Aim of the exercise — Transcribe every entry word for word. Skip the pictures.

(Dataset entries)
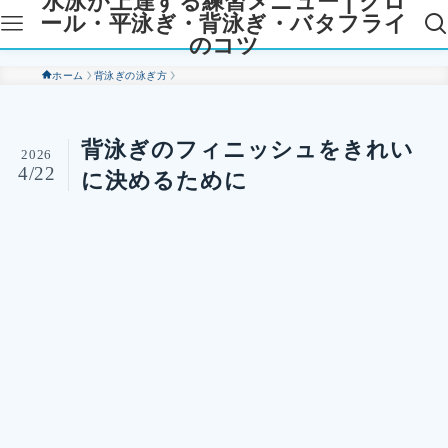
水泳が上達する練習メニュー | クロ
ール・平泳ぎ・背泳ぎ・バタフライ
のコツ
ホーム
背泳ぎの泳ぎ方
背泳ぎのフィニッシュをきれい
2026
4/22
に決めるために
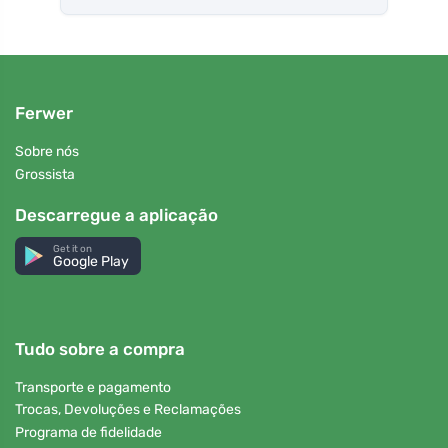
Ferwer
Sobre nós
Grossista
Descarregue a aplicação
Get it on
Google Play
Tudo sobre a compra
Transporte e pagamento
Trocas, Devoluções e Reclamações
Programa de fidelidade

Exercise output —
水泳が上達する練習メニュー | クロ
ール・平泳ぎ・背泳ぎ・バタフライ
のコツ
ホーム
背泳ぎの泳ぎ方
背泳ぎのフィニッシュをきれい
2026
4/22
に決めるために
Ferwer
Sobre nós
Grossista
Descarregue a aplicação
Get it on
Google Play
Tudo sobre a compra
Transporte e pagamento
Trocas, Devoluções e Reclamações
Programa de fidelidade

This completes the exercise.